----- PASSAGE PROVIDED -----
A ES newbie here.
I've got documents in the following format and basically try to loop through all users data to find 2000 users within 100Km from his location excluding any users associated with the blocked_ids.
{
"name": "user1",
"active": true,
"location": { "lat": 21, "lon": 80 },
"blocked_ids": [ "19", "83", "486", ... ]
},
{
"name": "user2",
"active": true,
"location": { "lat": 22, "lon": 81 },
"blocked_ids": [ "7", "8", "148", ... ]
},
:
So, first off, on my PHP application, I retrieve a chunk of every 200 users with scorll API. then, loop the chunk through with the following query:
return [
"index" => "users",
"type" => "doc",
"body" => [
"size" => 2000,
"query" => [
"bool" => [
"must" => [
[ "match" => [ "active" => true ] ],
],
"must_not" => [
"ids" => [
"values" => $excludedIds
],
],
"filter" => [
'geo_distance' => [
'distance' => "100km",
"distance_type" => "plane",
'location' => [
"lat" => $lat,
"lon" => $lng
]
]
]
]
]
]
];
here, $excludedOds, $lat, and $lng are PHP variables extracted from the chunk. But, the execution time I measured was too long. I observed the size of query result, currently 2000, affect the execution time greatly. How can I achieve faster query result? Any tips or enlightments would greatly be appreciated.
Thanks!
Chuck
----- GIVEN RECORDS -----
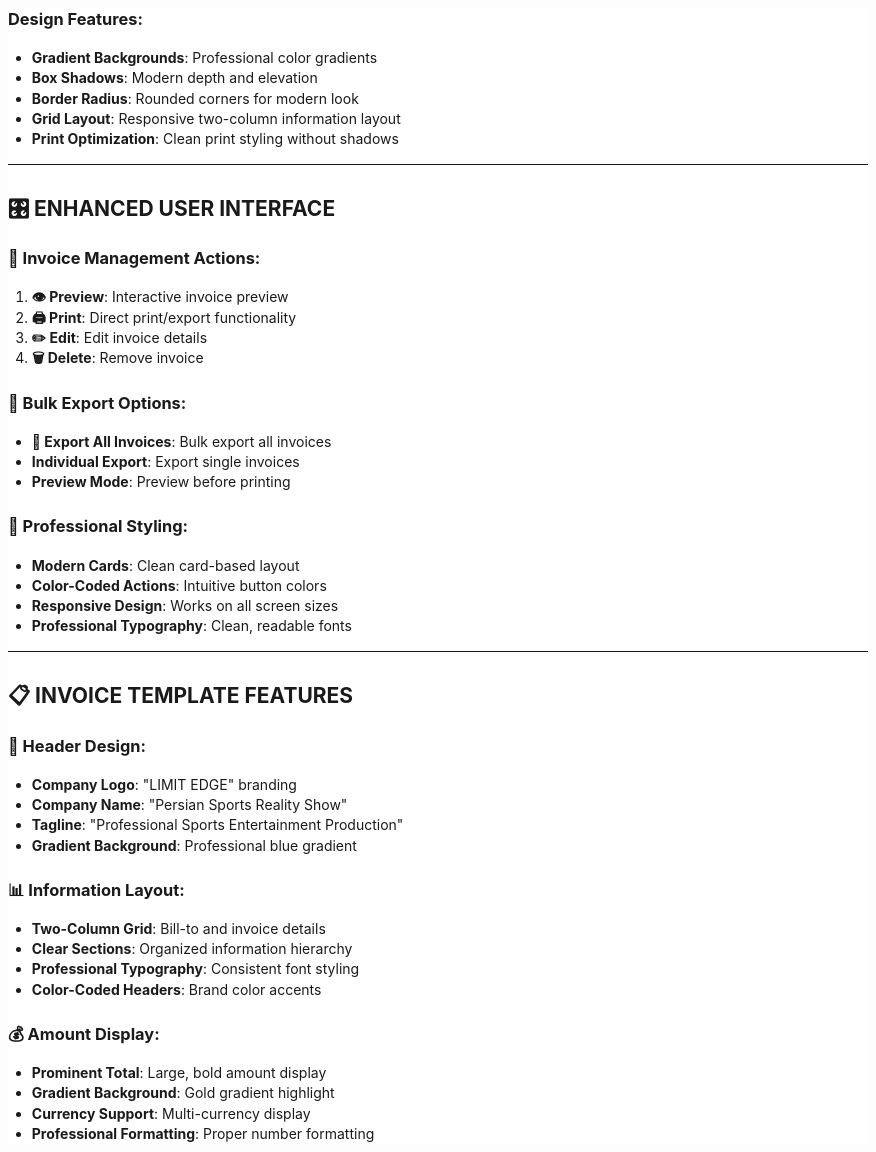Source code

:### **Design Features:**
- **Gradient Backgrounds**: Professional color gradients
- **Box Shadows**: Modern depth and elevation
- **Border Radius**: Rounded corners for modern look
- **Grid Layout**: Responsive two-column information layout
- **Print Optimization**: Clean print styling without shadows

---

## 🎛️ **ENHANCED USER INTERFACE**

### **📱 Invoice Management Actions:**
1. **👁️ Preview**: Interactive invoice preview
2. **🖨️ Print**: Direct print/export functionality
3. **✏️ Edit**: Edit invoice details
4. **🗑️ Delete**: Remove invoice

### **📄 Bulk Export Options:**
- **📄 Export All Invoices**: Bulk export all invoices
- **Individual Export**: Export single invoices
- **Preview Mode**: Preview before printing

### **🎨 Professional Styling:**
- **Modern Cards**: Clean card-based layout
- **Color-Coded Actions**: Intuitive button colors
- **Responsive Design**: Works on all screen sizes
- **Professional Typography**: Clean, readable fonts

---

## 📋 **INVOICE TEMPLATE FEATURES**

### **🎯 Header Design:**
- **Company Logo**: "LIMIT EDGE" branding
- **Company Name**: "Persian Sports Reality Show"
- **Tagline**: "Professional Sports Entertainment Production"
- **Gradient Background**: Professional blue gradient

### **📊 Information Layout:**
- **Two-Column Grid**: Bill-to and invoice details
- **Clear Sections**: Organized information hierarchy
- **Professional Typography**: Consistent font styling
- **Color-Coded Headers**: Brand color accents

### **💰 Amount Display:**
- **Prominent Total**: Large, bold amount display
- **Gradient Background**: Gold gradient highlight
- **Currency Support**: Multi-currency display
- **Professional Formatting**: Proper number formatting
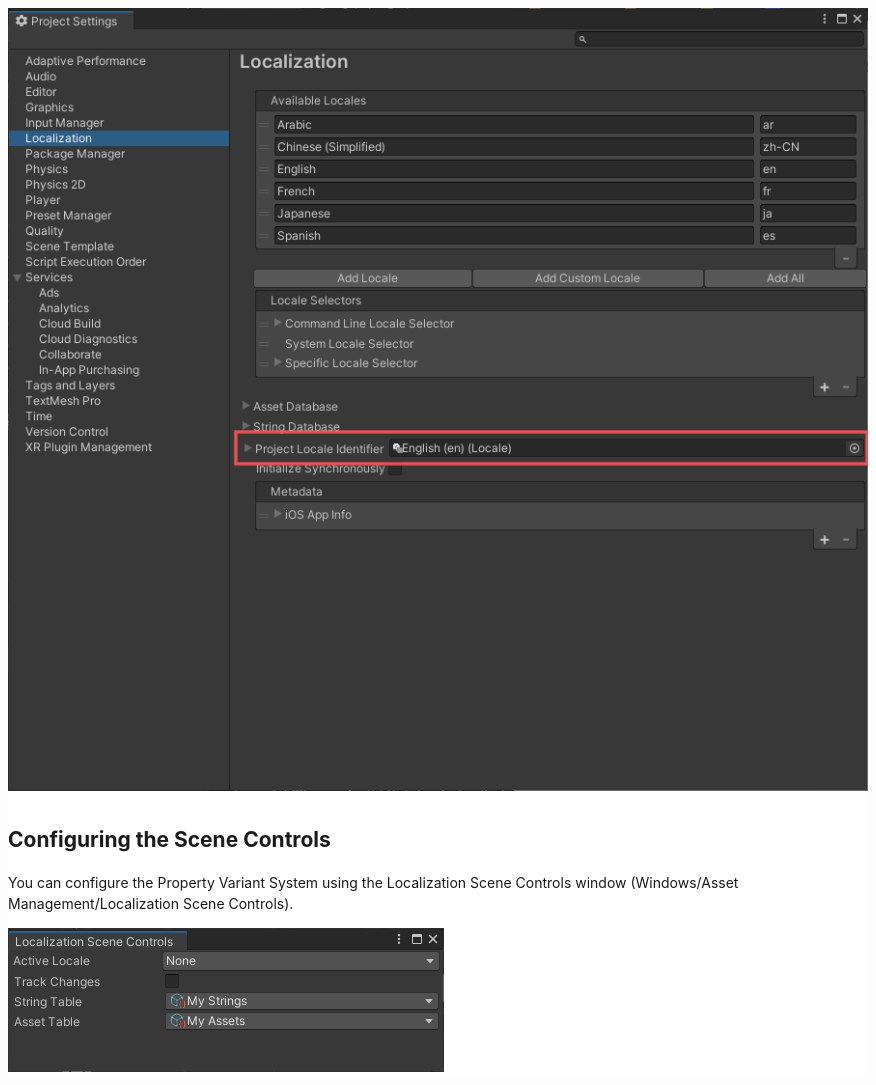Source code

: ![To define which Locale values to store directly in the component, configure the Project Locale Identifier field.](images/ProjectLocaleIdField.png)

## Configuring the Scene Controls

You can configure the Property Variant System using the Localization Scene Controls window (Windows/Asset Management/Localization Scene Controls).

![The Localization Scene Controls window.](images/SceneControlsWindow.png)
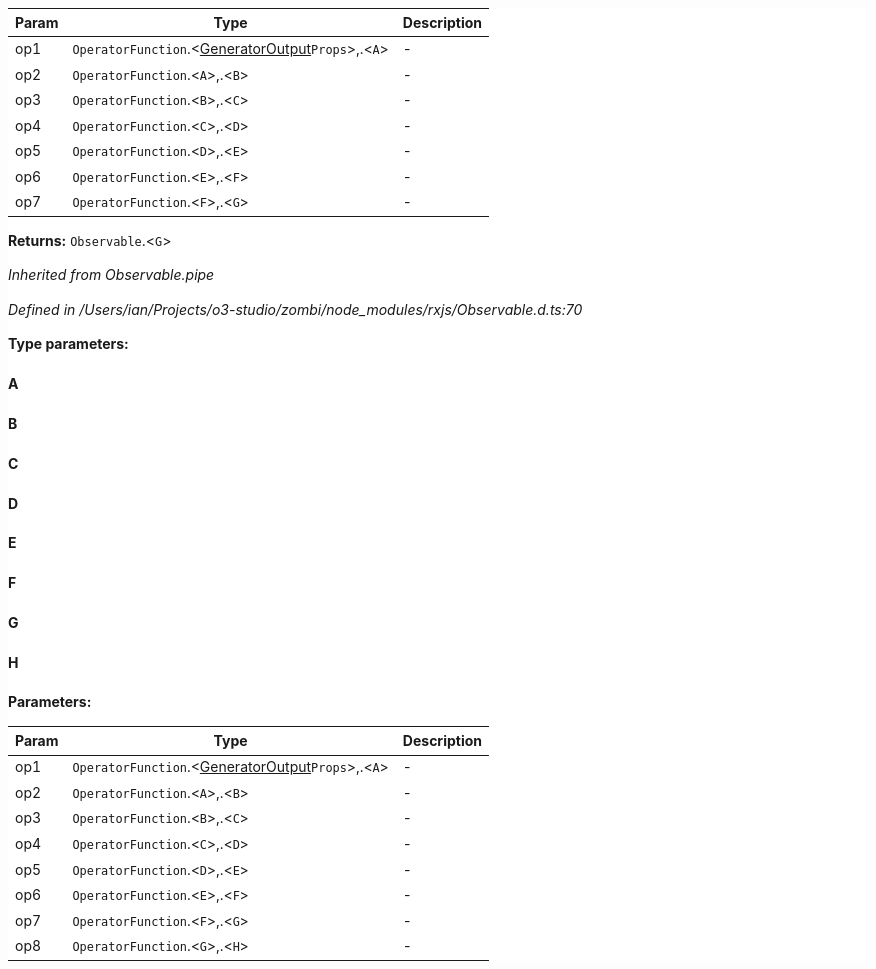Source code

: | Param | Type | Description |
| ------ | ------ | ------ |
| op1 | `OperatorFunction`.<[GeneratorOutput](_types_index_.generatoroutput.md)`Props`>,.<`A`>   |  - |
| op2 | `OperatorFunction`.<`A`>,.<`B`>   |  - |
| op3 | `OperatorFunction`.<`B`>,.<`C`>   |  - |
| op4 | `OperatorFunction`.<`C`>,.<`D`>   |  - |
| op5 | `OperatorFunction`.<`D`>,.<`E`>   |  - |
| op6 | `OperatorFunction`.<`E`>,.<`F`>   |  - |
| op7 | `OperatorFunction`.<`F`>,.<`G`>   |  - |





**Returns:** `Observable`.<`G`>



*Inherited from Observable.pipe*

*Defined in /Users/ian/Projects/o3-studio/zombi/node_modules/rxjs/Observable.d.ts:70*



**Type parameters:**

#### A 
#### B 
#### C 
#### D 
#### E 
#### F 
#### G 
#### H 
**Parameters:**

| Param | Type | Description |
| ------ | ------ | ------ |
| op1 | `OperatorFunction`.<[GeneratorOutput](_types_index_.generatoroutput.md)`Props`>,.<`A`>   |  - |
| op2 | `OperatorFunction`.<`A`>,.<`B`>   |  - |
| op3 | `OperatorFunction`.<`B`>,.<`C`>   |  - |
| op4 | `OperatorFunction`.<`C`>,.<`D`>   |  - |
| op5 | `OperatorFunction`.<`D`>,.<`E`>   |  - |
| op6 | `OperatorFunction`.<`E`>,.<`F`>   |  - |
| op7 | `OperatorFunction`.<`F`>,.<`G`>   |  - |
| op8 | `OperatorFunction`.<`G`>,.<`H`>   |  - |
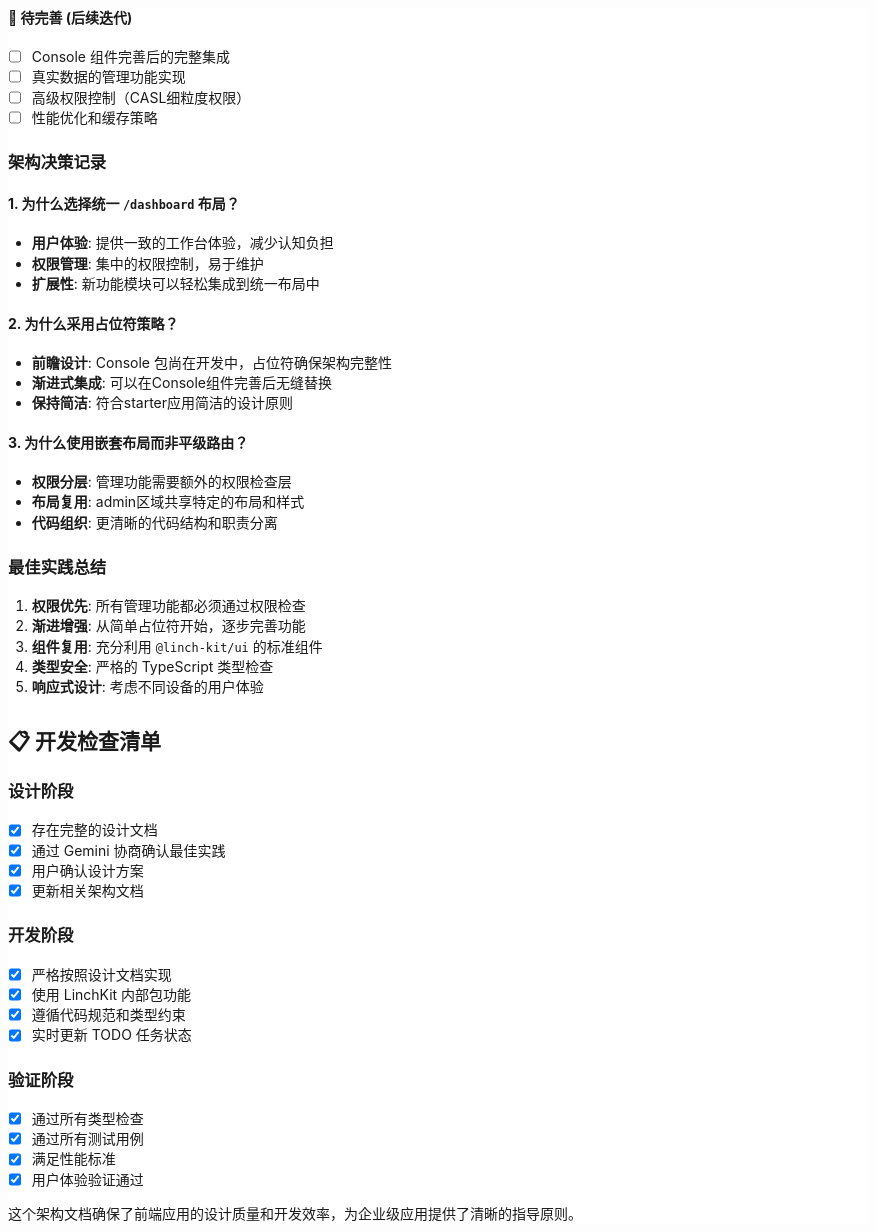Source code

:#### 🔄 待完善 (后续迭代)
- [ ] Console 组件完善后的完整集成
- [ ] 真实数据的管理功能实现
- [ ] 高级权限控制（CASL细粒度权限）
- [ ] 性能优化和缓存策略

### 架构决策记录

#### 1. 为什么选择统一 `/dashboard` 布局？
- **用户体验**: 提供一致的工作台体验，减少认知负担
- **权限管理**: 集中的权限控制，易于维护
- **扩展性**: 新功能模块可以轻松集成到统一布局中

#### 2. 为什么采用占位符策略？
- **前瞻设计**: Console 包尚在开发中，占位符确保架构完整性
- **渐进式集成**: 可以在Console组件完善后无缝替换
- **保持简洁**: 符合starter应用简洁的设计原则

#### 3. 为什么使用嵌套布局而非平级路由？
- **权限分层**: 管理功能需要额外的权限检查层
- **布局复用**: admin区域共享特定的布局和样式
- **代码组织**: 更清晰的代码结构和职责分离

### 最佳实践总结

1. **权限优先**: 所有管理功能都必须通过权限检查
2. **渐进增强**: 从简单占位符开始，逐步完善功能
3. **组件复用**: 充分利用 `@linch-kit/ui` 的标准组件
4. **类型安全**: 严格的 TypeScript 类型检查
5. **响应式设计**: 考虑不同设备的用户体验

## 📋 开发检查清单

### 设计阶段
- [x] 存在完整的设计文档
- [x] 通过 Gemini 协商确认最佳实践
- [x] 用户确认设计方案
- [x] 更新相关架构文档

### 开发阶段
- [x] 严格按照设计文档实现
- [x] 使用 LinchKit 内部包功能
- [x] 遵循代码规范和类型约束
- [x] 实时更新 TODO 任务状态

### 验证阶段
- [x] 通过所有类型检查
- [x] 通过所有测试用例
- [x] 满足性能标准
- [x] 用户体验验证通过

这个架构文档确保了前端应用的设计质量和开发效率，为企业级应用提供了清晰的指导原则。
-----
■ THINGS TO DO
1 - List the field names that each user document in the post about the Elasticsearch geo query contains.
2 - Reproduce word for word the part of the post about the Elasticsearch geo query starting with "I've got documents" and going on through "with the blocked_ids.".

■ ANSWER SET
1 - name, active, location, blocked_ids

2 -
I've got documents in the following format and basically try to loop through all users data to find 2000 users within 100Km from his location excluding any users associated with the blocked_ids.